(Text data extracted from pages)
##########
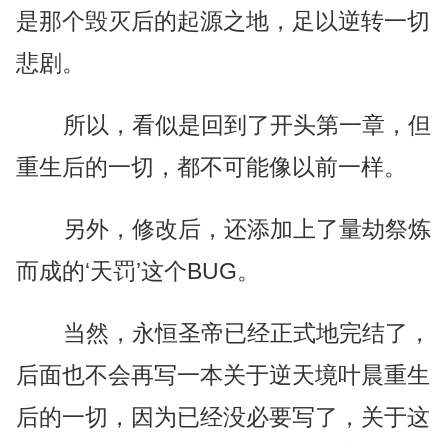
是那个毁灭后的起源之地，足以逆转一切
悲剧。
所以，看似是回到了开头第一章，但
重生后的一切，都不可能像以前一样。
另外，修改后，还添加上了量劫祭炼
而成的‘天罚’这个BUG。
当然，永恒圣帝已经正式地完结了，
后面也不会再写一本关于逆天境叶晨重生
后的一切，因为已经没必要写了，关于这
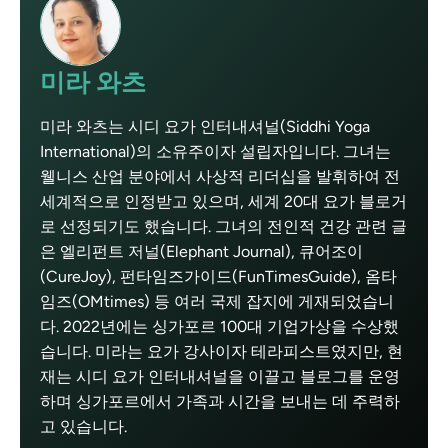
미라 와츠
미라 와츠는 시디 요가 인터내셔널(Siddhi Yoga
International)의 소유주이자 설립자입니다. 그녀는
웰니스 산업 분야에서 사상적 리더십을 발휘하여 전
세계적으로 인정받고 있으며, 세계 20대 요가 블로거
로 선정되기도 했습니다. 그녀의 전인적 건강 관련 글
은 엘리펀트 저널(Elephant Journal), 큐어조이
(CureJoy), 펀타임즈가이드(FunTimesGuide), 옴타
임즈(OMtimes) 등 여러 국제 잡지에 게재되었습니
다. 2022년에는 싱가포르 100대 기업가상을 수상했
습니다. 미라는 요가 강사이자 테라피스트였지만, 현
재는 시디 요가 인터내셔널을 이끌고 블로그를 운영
하며 싱가포르에서 가족과 시간을 보내는 데 주력하
고 있습니다.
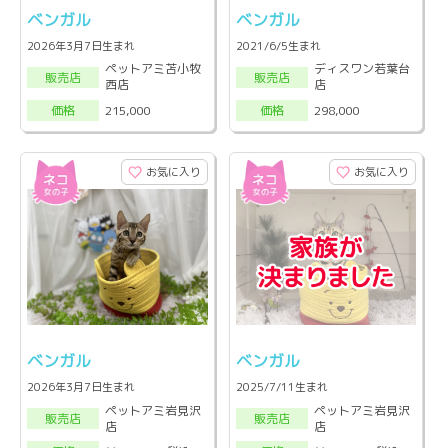
ベンガル
ベンガル
2026年3月7日生まれ
2021/6/5生まれ
ペットアミ苫小牧
ディスワン若葉台
販売店
販売店
西店
店
215,000
298,000
価格
価格
お気に入り
お気に入り
ベンガル
ベンガル
2026年3月7日生まれ
2025/7/11生まれ
ペットアミ岩見沢
ペットアミ岩見沢
販売店
販売店
店
店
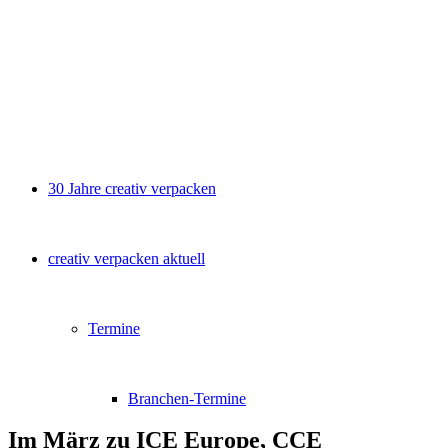
30 Jahre creativ verpacken
creativ verpacken aktuell
Termine
Branchen-Termine
Im März zu ICE Europe, CCE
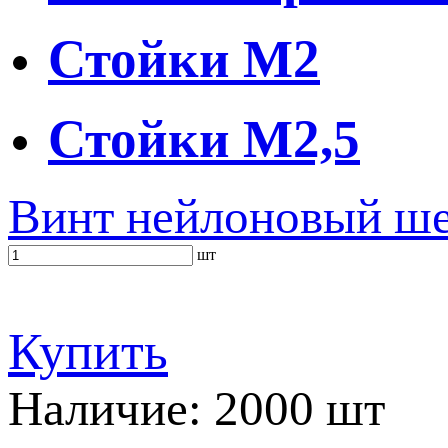
Стойки M2
Стойки M2,5
Винт нейлоновый ш
шт
Купить
Наличие: 2000 шт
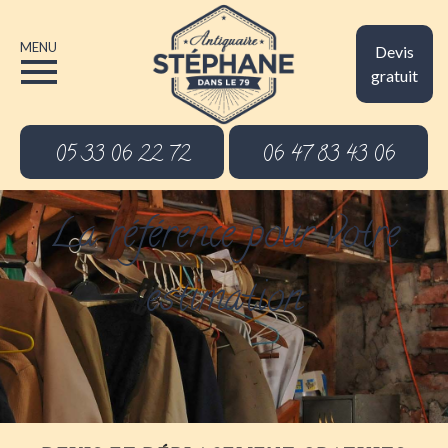
MENU
Devis
gratuit
05 33 06 22 72
06 47 83 43 06
La référence pour votre
estimation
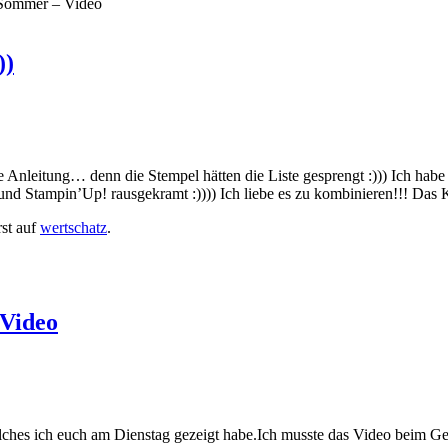
– Sommer – Video
))
e Anleitung… denn die Stempel hätten die Liste gesprengt :))) Ich habe
und Stampin’Up! rausgekramt :)))) Ich liebe es zu kombinieren!!! Das 
rst auf
wertschatz
.
 Video
hes ich euch am Dienstag gezeigt habe.Ich musste das Video beim Gesta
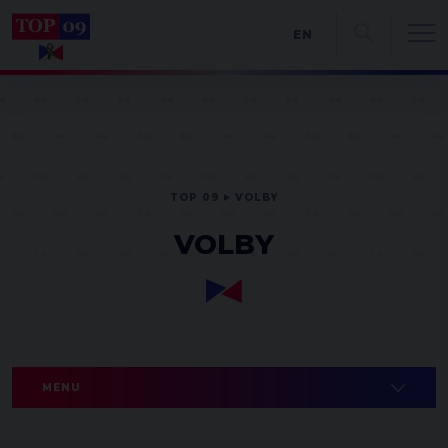
EN
TOP 09
VOLBY
VOLBY
MENU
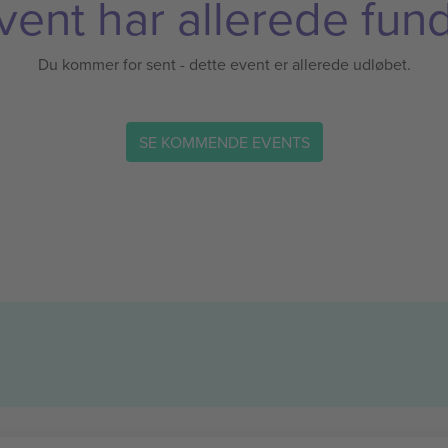
vent har allerede fund
Du kommer for sent - dette event er allerede udløbet.
SE KOMMENDE EVENTS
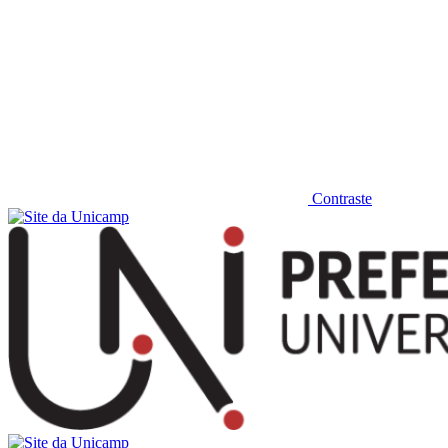
Contraste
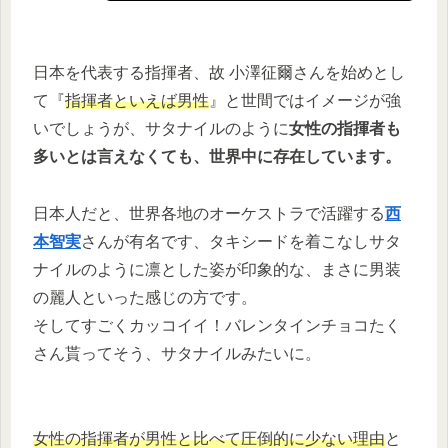
日本を代表する指揮者、故 小澤征爾さんを始めとし
て『
指揮者といえば男性
』と世間ではイメージが強
いでしょうが、サタナイルのように
女性の指揮者も
多いとは言えなくても、世界中に存在しています。
日本人だと、世界各地のオーケストラで活躍する
西
本智実
さんが有名です、タキシードを着こなしサタ
ナイルのように凛とした姿が印象的な、まさに男装
の麗人といった感じの方です。
そしてすごくカッコイイ！バレンタインチョコたく
さん貰ってそう、サタナイルみたいに。
女性の指揮者が男性と比べて圧倒的に少ない理由
と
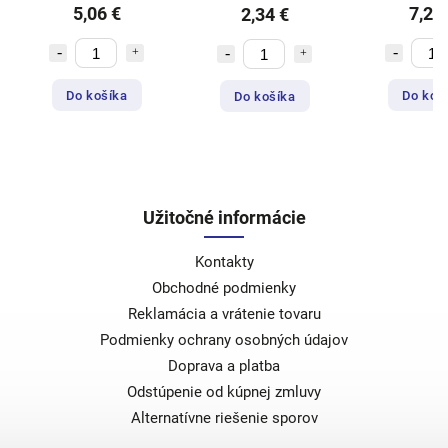
5,06 €
7,23
2,34 €
Do košíka
Do koš
Do košíka
Užitočné informácie
Kontakty
Obchodné podmienky
Reklamácia a vrátenie tovaru
Podmienky ochrany osobných údajov
Doprava a platba
Odstúpenie od kúpnej zmluvy
Alternatívne riešenie sporov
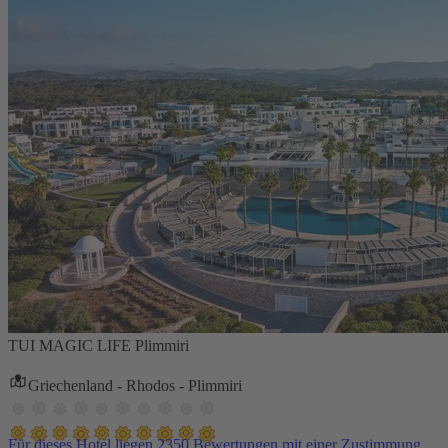
TUI MAGIC LIFE Plimmiri
Griechenland - Rhodos - Plimmiri
Für dieses Hotel liegen 2350 Bewertungen mit einer Zustimmung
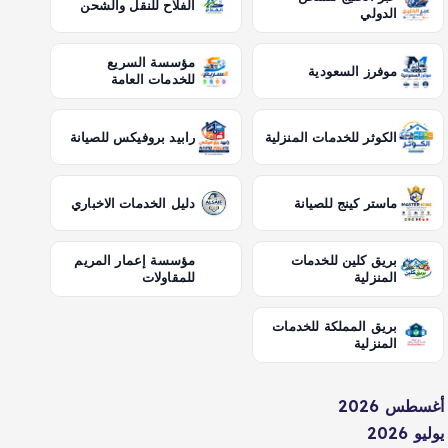
الفلاح للنقل والشحن
الدولي
مؤسسة السريع
موفرز السعودية
للخدمات العامة
الكوثر للخدمات المنزلية
رابيد بروفيكس للصيانة
ماستر كينج للصيانة
دليل الخدمات الاخباري
بريق كلين للخدمات
مؤسسة إعمار المريم
المنزلية
للمقاولات
بريق المملكة للخدمات
المنزلية
أغسطس 2026
يوليو 2026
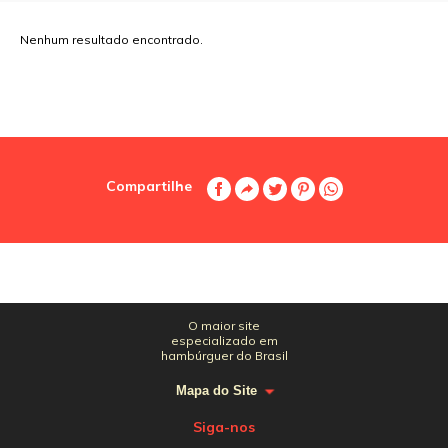
Nenhum resultado encontrado.
Compartilhe
O maior site
especializado em
hambúrguer do Brasil
Mapa do Site
Siga-nos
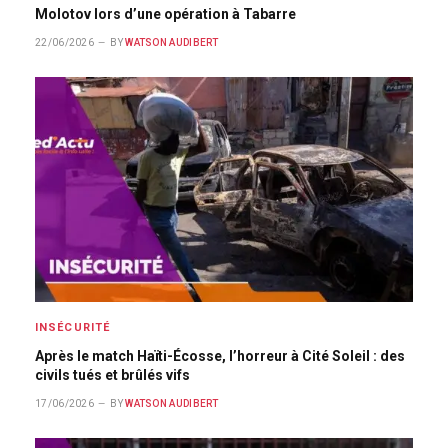
Molotov lors d’une opération à Tabarre
22/06/2026
BY
WATSON AUDIBERT
INSÉCURITÉ
Après le match Haïti-Écosse, l’horreur à Cité Soleil : des
civils tués et brûlés vifs
17/06/2026
BY
WATSON AUDIBERT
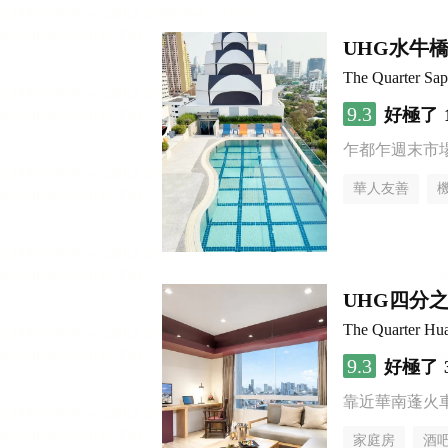
UHG水牛
The Quarter S
9.3
好極了
乍都乍週末市
華人友善
UHG四分
The Quarter H
9.3
好極了
靠近華南蓬火
家庭房
酒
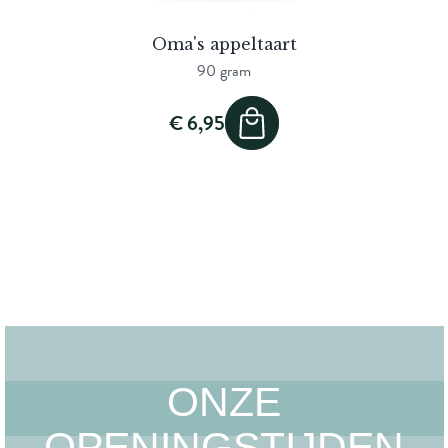
Oma's appeltaart
90 gram
€ 6,95
ONZE
OPENINGSTIJDEN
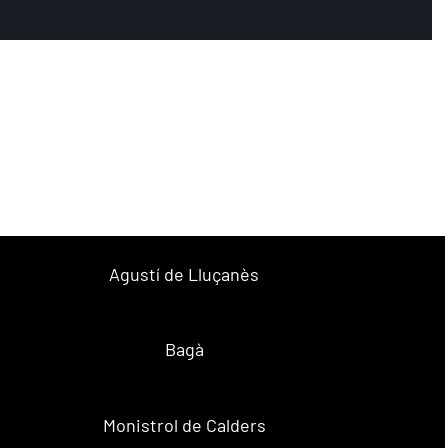
Agustí de Lluçanès
Bagà
Monistrol de Calders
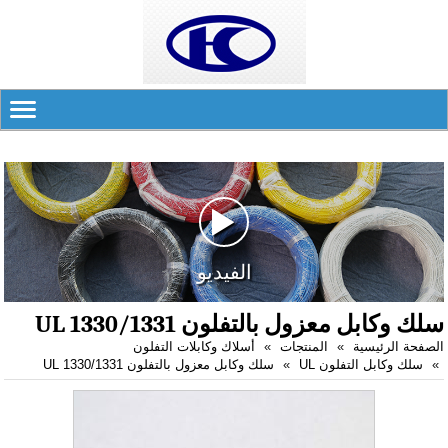
الفيديو
سلك وكابل معزول بالتفلون UL 1330/1331
الصفحة الرئيسية
المنتجات
أسلاك وكابلات التفلون
سلك وكابل التفلون UL
سلك وكابل معزول بالتفلون UL 1330/1331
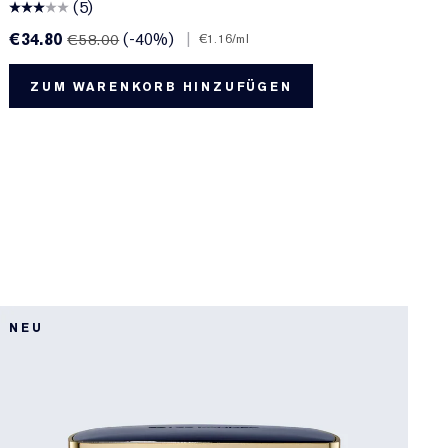
(5)
€34.80
(-40%)
|
€
€58.00
€1.16
/ml
ZUM WARENKORB HINZUFÜGEN
B
NEU
L
B
S
M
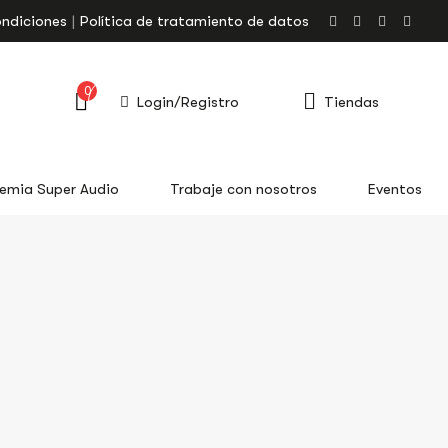
ondiciones
Política de tratamiento de datos
0
Login/Registro
Tiendas
emia Super Audio
Trabaje con nosotros
Eventos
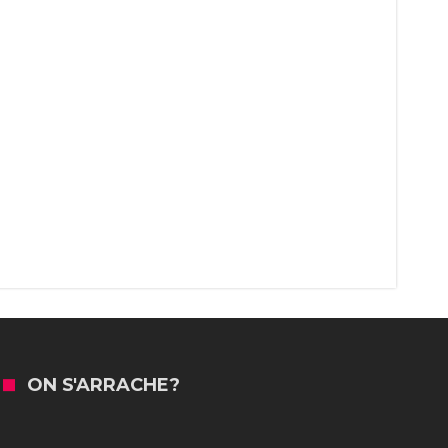
ON S'ARRACHE?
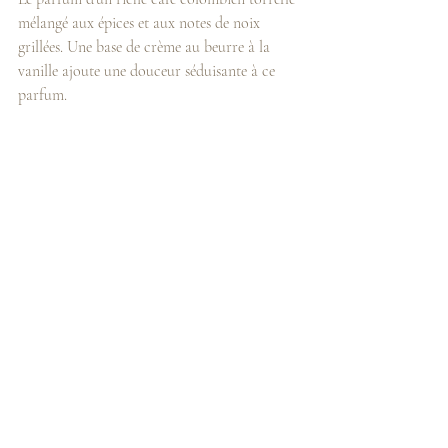
mélangé aux épices et aux notes de noix 
grillées. Une base de crème au beurre à la 
vanille ajoute une douceur séduisante à ce 
parfum.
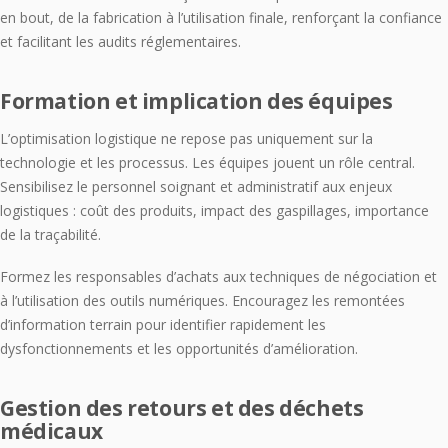
en bout, de la fabrication à l’utilisation finale, renforçant la confiance
et facilitant les audits réglementaires.
Formation et implication des équipes
L’optimisation logistique ne repose pas uniquement sur la
technologie et les processus. Les équipes jouent un rôle central.
Sensibilisez le personnel soignant et administratif aux enjeux
logistiques : coût des produits, impact des gaspillages, importance
de la traçabilité.
Formez les responsables d’achats aux techniques de négociation et
à l’utilisation des outils numériques. Encouragez les remontées
d’information terrain pour identifier rapidement les
dysfonctionnements et les opportunités d’amélioration.
Gestion des retours et des déchets
médicaux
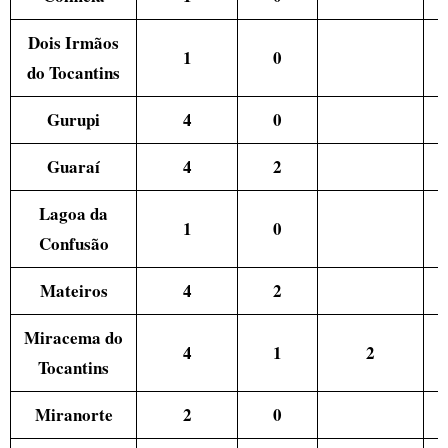
Dois Irmãos
1
0
do Tocantins
Gurupi
4
0
Guaraí
4
2
Lagoa da
1
0
Confusão
Mateiros
4
2
Miracema do
4
1
2
Tocantins
Miranorte
2
0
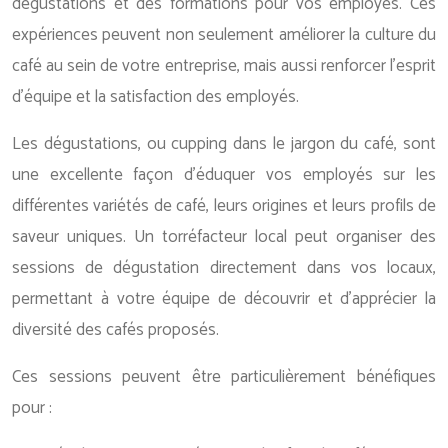
dégustations et des formations pour vos employés. Ces
expériences peuvent non seulement améliorer la culture du
café au sein de votre entreprise, mais aussi renforcer l’esprit
d’équipe et la satisfaction des employés.
Les dégustations, ou cupping dans le jargon du café, sont
une excellente façon d’éduquer vos employés sur les
différentes variétés de café, leurs origines et leurs profils de
saveur uniques. Un torréfacteur local peut organiser des
sessions de dégustation directement dans vos locaux,
permettant à votre équipe de découvrir et d’apprécier la
diversité des cafés proposés.
Ces sessions peuvent être particulièrement bénéfiques
pour :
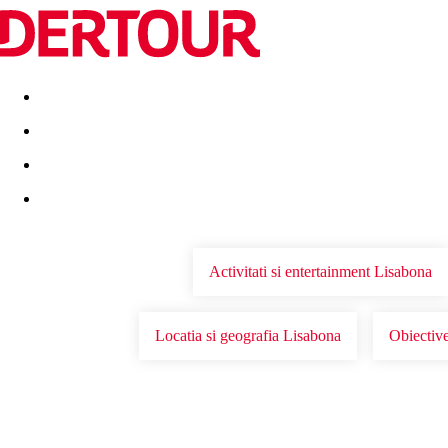
Destinatii
Vacanta perfecta
OFERTE DE NERATAT
Activitati si entertainment Lisabona
Locatia si geografia Lisabona
Obiective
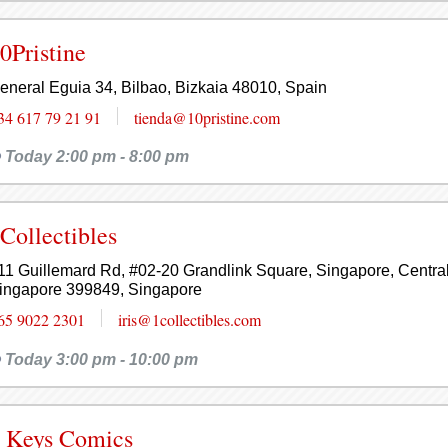
0Pristine
eneral Eguia 34, Bilbao, Bizkaia 48010, Spain
34 617 79 21 91
tienda@10pristine.com
Today 2:00 pm - 8:00 pm
Collectibles
11 Guillemard Rd, #02-20 Grandlink Square, Singapore, Centra
ingapore 399849, Singapore
65 9022 2301
iris@1collectibles.com
Today 3:00 pm - 10:00 pm
 Keys Comics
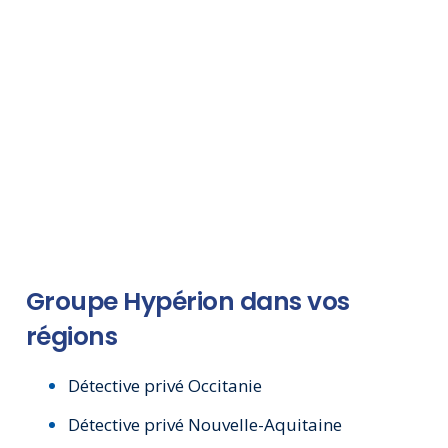
Groupe Hypérion dans vos
régions
Détective privé Occitanie
Détective privé Nouvelle-Aquitaine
##########
● **Task objective**
Find each row above that contains the string "dégustations", matching case exactly, and copy those rows in full.

● **Response to this task**
dégustations et des formations pour vos employés. Ces
Les dégustations, ou cupping dans le jargon du café, sont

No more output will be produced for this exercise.